The AMITzvah events started on July 3 with a day of vegetable picking and candy packaging for the children of Beit Hayeled. AMIT partnered with the NGO Leket Israel, the national foodbank that distributes rescued food to Israelis in need.

Americus said about 70 people came together earlier in the month at the children’s home to tye-dye bags, which will be stuffed with donated toiletries on July 24.

“The kids of Beit Hayeled travel for the holidays or Shabbat and unfortunately, where they’re going they don’t have toothbrushes and toothpaste, they don’t have soap,” she said. “It’s things that we take for granted – basic hygiene – that they don’t [necessarily] have access to. So we’re preparing for them little kits so they can use on the road.”



On July 31, volunteers will paint the walls of the children’s home which “are crumbling and could use a facelift,” according to Americus.

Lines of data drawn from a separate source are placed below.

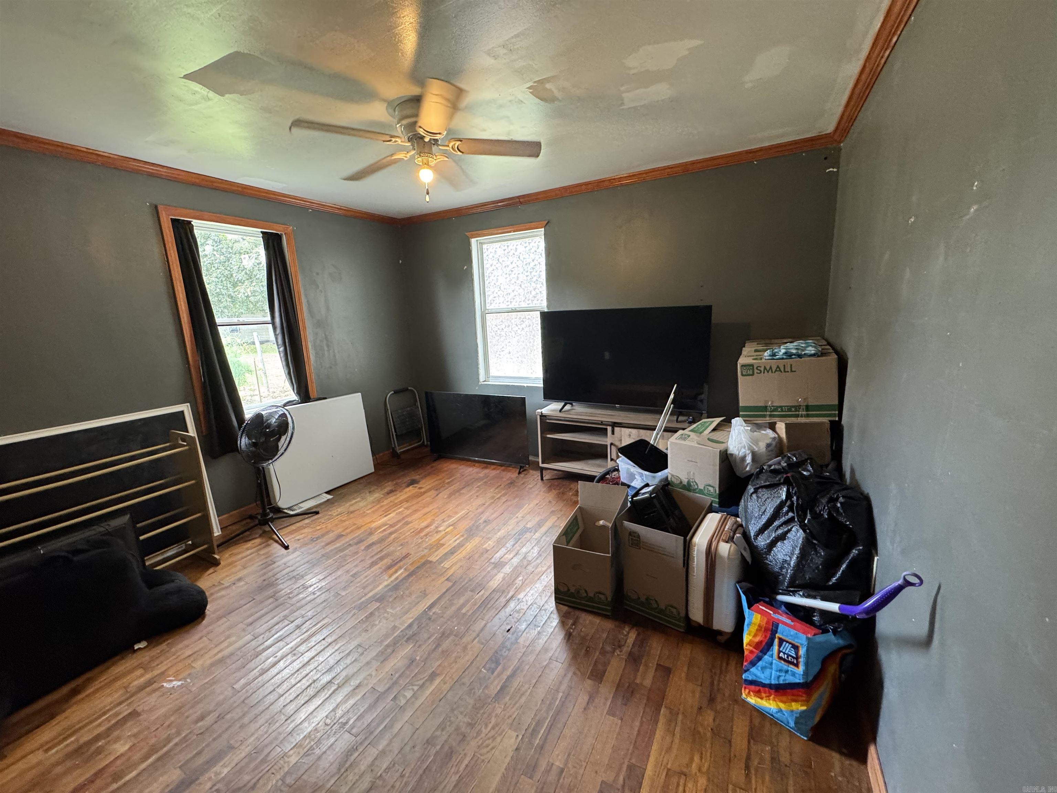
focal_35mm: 14
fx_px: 427
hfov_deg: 102.1
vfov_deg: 85.7
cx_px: 528
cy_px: 396
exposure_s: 1/60
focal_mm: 2.22
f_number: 2.2
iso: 320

“I’m pleased to see how happy people were to come out and help,” said Motti Asraf, director of Beit Hayeled. “It is so heartwarming to see children giving up their free time to help other children.”

“What I’ve heard from a few participants is that their summers are mostly filled with trips to amusement parks and summer day camps,” Americus said. “It’s important also, from the side of the parents, to give their kids the opportunity to help somebody else, to volunteer and to give to somebody less fortunate, and we’re glad that we are able to help them do that.”

Most of the volunteers are mothers and daughters, Americus said, but some fathers and grandparents have also participated in this month’s activities with children.

“I think a lot of the kids come because they hear that it’s a fun activity,” she said. “They walk away with a feeling that it wasn’t just fun arts and crafts activity, they also made a real difference in somebody’s life.”